Adams Family Correspondence, volume 15

John Adams to John Quincy Adams, 25 February 1804 Adams, John Adams, John Quincy
John Adams to John Quincy Adams
My dear Son Quincy Feb. 25. 18034

I will write to you, if it be only for the Pleasure of giving you a Proof under my hand, that I am alive.— We have had no Topicks this Winter but Banks, Insurance offices, Toll Bridges and Turnpike Roads, till lately a Manifesto has appeared of the Republican Democrats against Governer Strong, made up partly from Dallas’s and partly from the Connecticutt one which Mr Tracy answered.1 Your quondam Brother Senator Mr Bidwell has the Reputation of the Composition, and if We may judge by the internal Evidence of dispassionate and deliberate Sophistry and Misrepresentation, not without reason. Mr Sullivan for Governor instead of Mr Strong. Mr Heath for Lt. Govr against Mr Robbins. As my Master Gridley used to Say, Non vult fac.2

I leave the national affairs to The Administration and to Congress. Shall We have Such a declaration from the Republicans in Congress, concerning the future Election of President And Vice President?

The Inquiry into Mr Chace’s Candor and Frankness proceeds but Slowly.3 So do the Louisiana Bills and the Seamans Bills. The latter is a more difficult matter to manage than the former. The Right of the English to impress British Seamen on board of our Ships in their own Ports Harbours and Rivers, is difficult to deny, unless We deny the Right of impressing their own Seamen in any Case, which We perhaps have no business with. But upon the high Seas, I never could comprehend their right to impress any Seamen, even Deserters from their own Navy. Upon what Law of Nations, upon what Treaty, upon what Law of Great Britain can Such a Claim be founded.? I had, when any thing depended upon me, great difficulties upon this Subject. None of the English Writers not even Judge Foster, has asserted a Right of impressing Seamen, from their own Merchant Ship in any of the Ports of their own Colonies, or any where upon the high Seas.4 Considering the Relations between the U.S. and the British Dominions, this is a Subject of great delicacy and Importance: and there is more danger from irritations of temper, than 345 from the Magnitude and Intricacy of the Subject. More is to be dreaded too, from the Same Source, in Mr Munroes negotiations of a new Treaty, than from any other cause.5

Our Countrymen will find Ettiquette a more important Subject than they ever thought it. No People under Heaven have quicker feelings of this kind than our Men and Women. They never knew themselves till now. If Briton Should Send their Dukes as Ambassadors as they ought to do, I Suppose, Ministers of State and Senators too would give Way. Perhaps the Vice President too.6 But the President ought not, tho the Prince of orange does, or did. To be Sure, there is Some difficulty in keeping up the Reverence in the Minds of our own People for their Secretary of State and his Lady, living upon 5000 dollars a year and a foreign Minister living on 4 or 5000 Sterling with a Service of Plate of 3000 Guineas. But this will be remedied in time. Our People have as much Pride as English or French, and when this pride takes a turn as it will whenever the ruling Party becomes strong enough to banish its fears, Provision will be made for Pomp enough to Satiate the Hauteur of a Virginian Democrat which is little less than that of a polish Palatine. My Love to Your Wife and Children to Mrs Johnson and hers, and Mr Helen and his.

▸ GIVEN INFORMATION:
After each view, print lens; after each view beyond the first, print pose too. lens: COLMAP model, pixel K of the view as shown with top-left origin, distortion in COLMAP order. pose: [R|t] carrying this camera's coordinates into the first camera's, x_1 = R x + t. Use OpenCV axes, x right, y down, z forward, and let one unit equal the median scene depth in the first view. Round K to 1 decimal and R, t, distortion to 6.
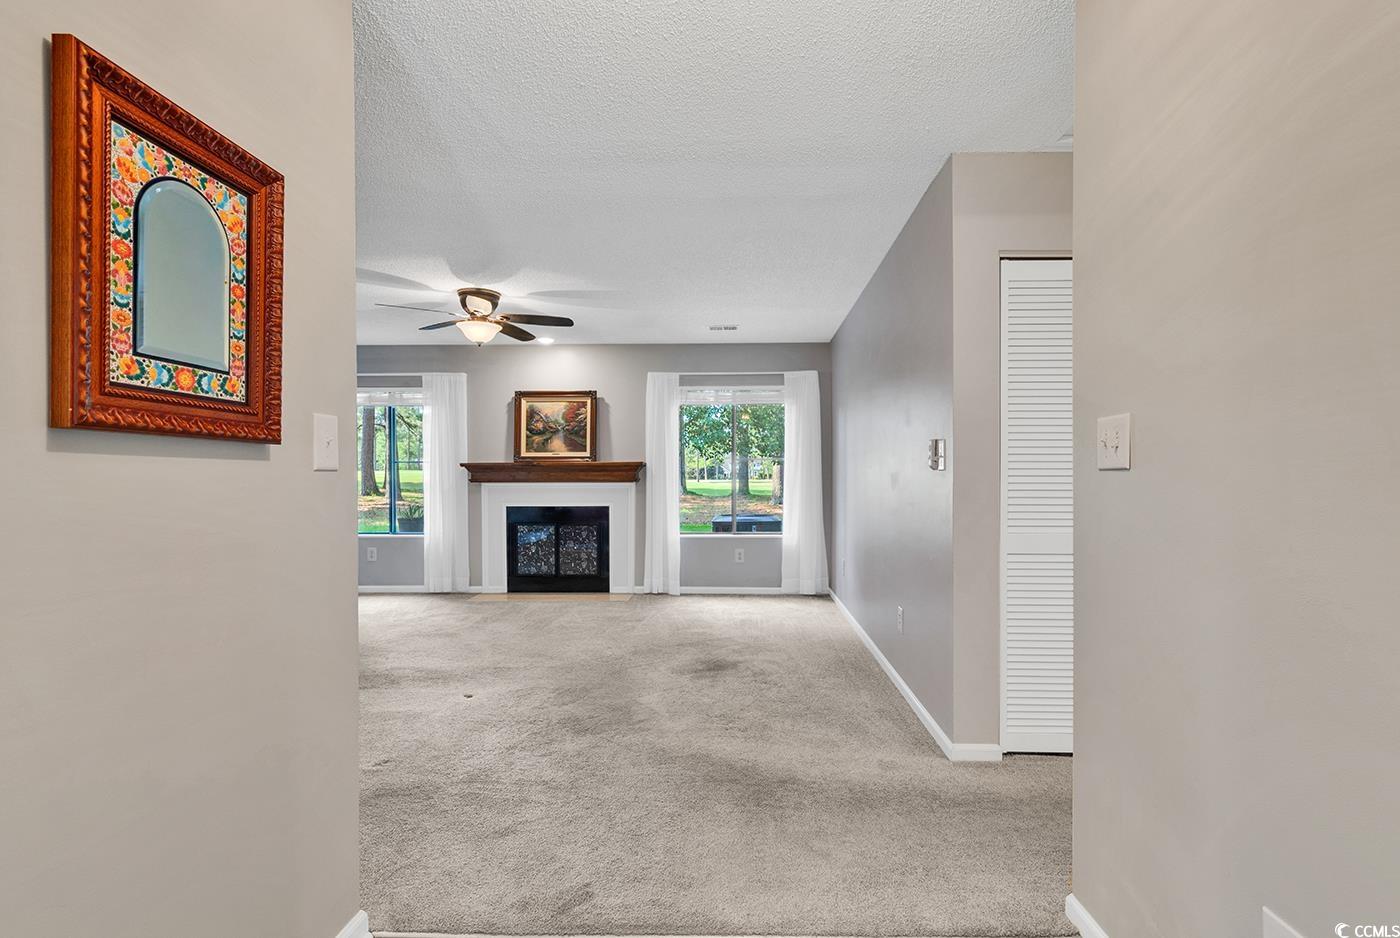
lens RADIAL K [[639.8, 0, 722.3], [0, 639.8, 482.5], [0, 0, 1]] dist [0.000499, -0.000024]
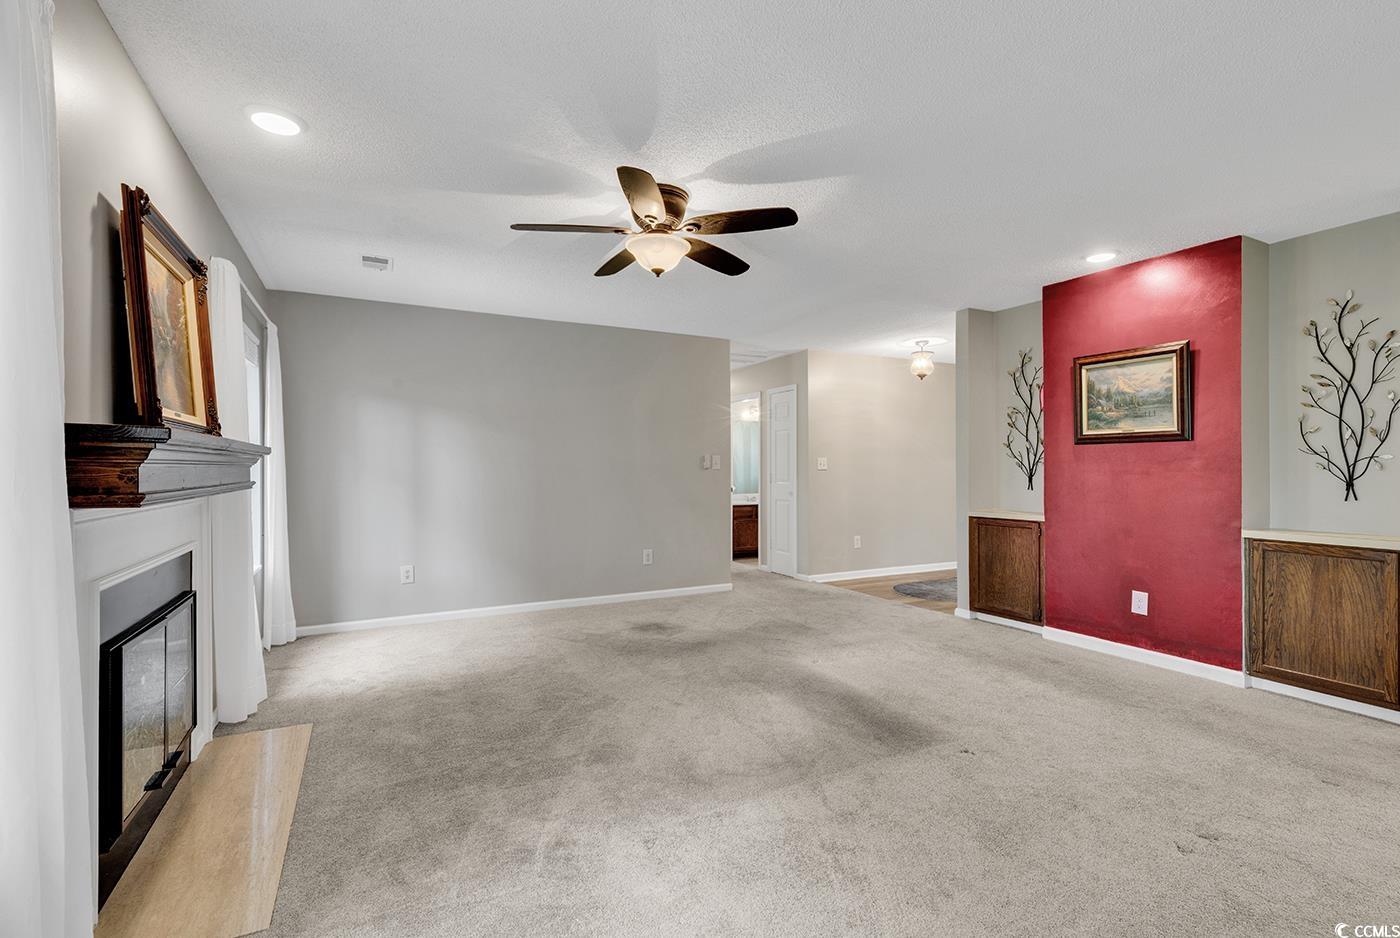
lens RADIAL K [[647.2, 0, 700.0], [0, 647.2, 469.0], [0, 0, 1]] dist [0.002346, -0.000111]
pose [[-0.476698, 0.004810, 0.879054, -0.701191], [0.014407, 0.999893, 0.002342, -0.011620], [-0.878949, 0.013781, -0.476717, 0.914899]]
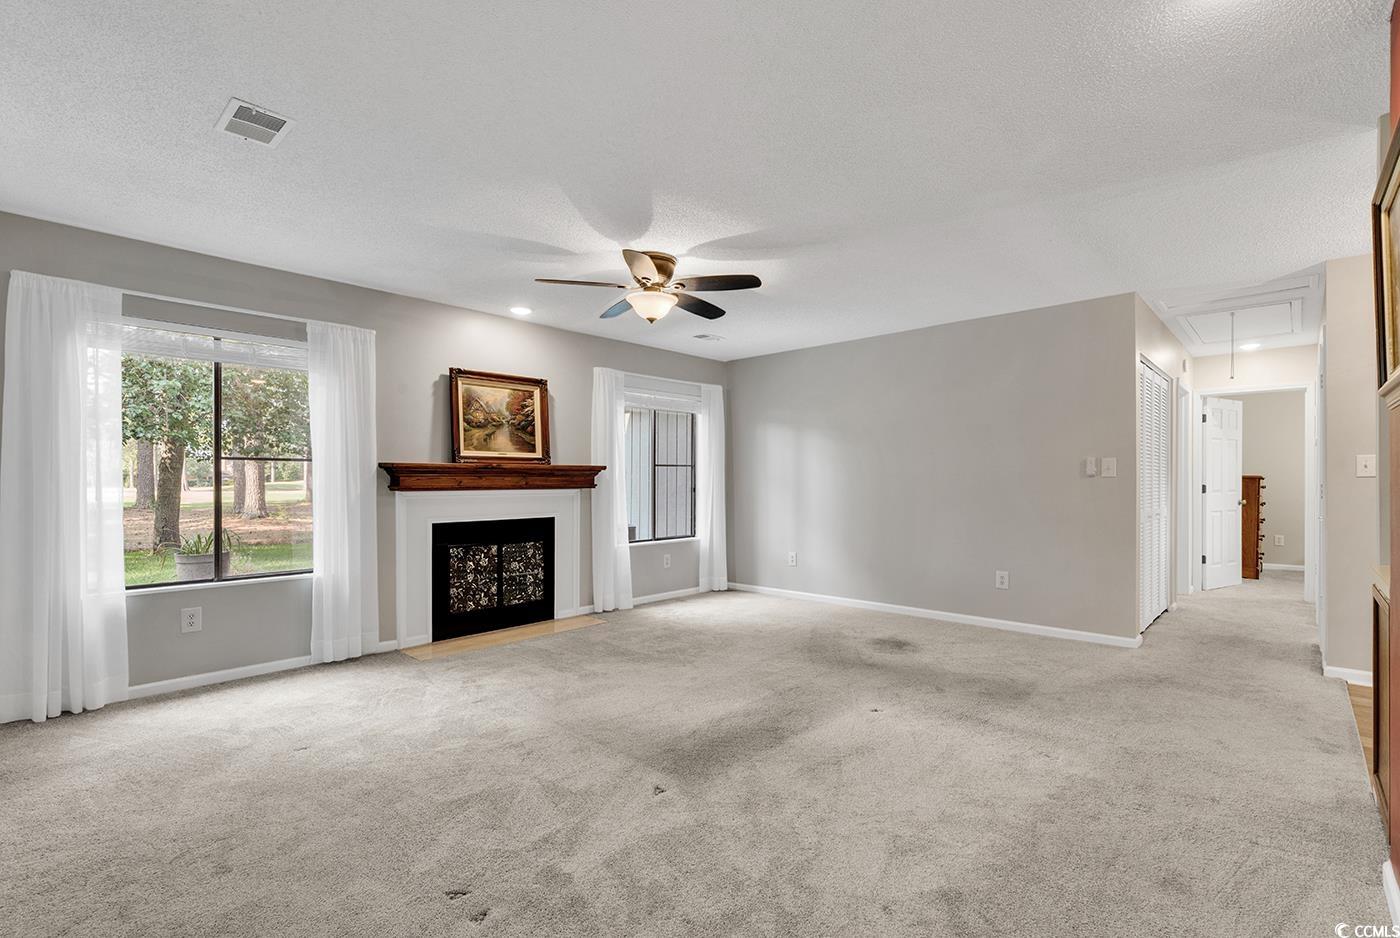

▸ WHAT YOU ARE ASKED TO DO: Write the next part of John Adams's February 1804 letter to John Quincy Adams, starting right after its final sentence.

▸ TASK RESPONSE:
Do the President and Mr Madison preserve their health under all their fatigues. Mr Gallatins pale face will never be made paler by any application to Business or Study. His Constitution is hardened to both by habit,

The entire Confidence I have in your Candor and Integrity, and the certain knowledge I have of your Talents and Information, place me at much ease on your Account. I do not disapprove of your Conduct in the Business of Louissiana. I think you have been right, though I know it will become a very unpopular Subject in the Northern States, especially when they See the accounts of Expences which must be occasioned by it.7

In the Supream Court I know you have Some Business and I hope you have more than I know of.8 My kindest regards to the Judges if you have a natural oppertunity.

Your Brother has been taken Notice of by the Government without any Solicitation of any kind, and he is the means of a more agreable soicety than We could have without him.9 He is close to his Studies and will do very well.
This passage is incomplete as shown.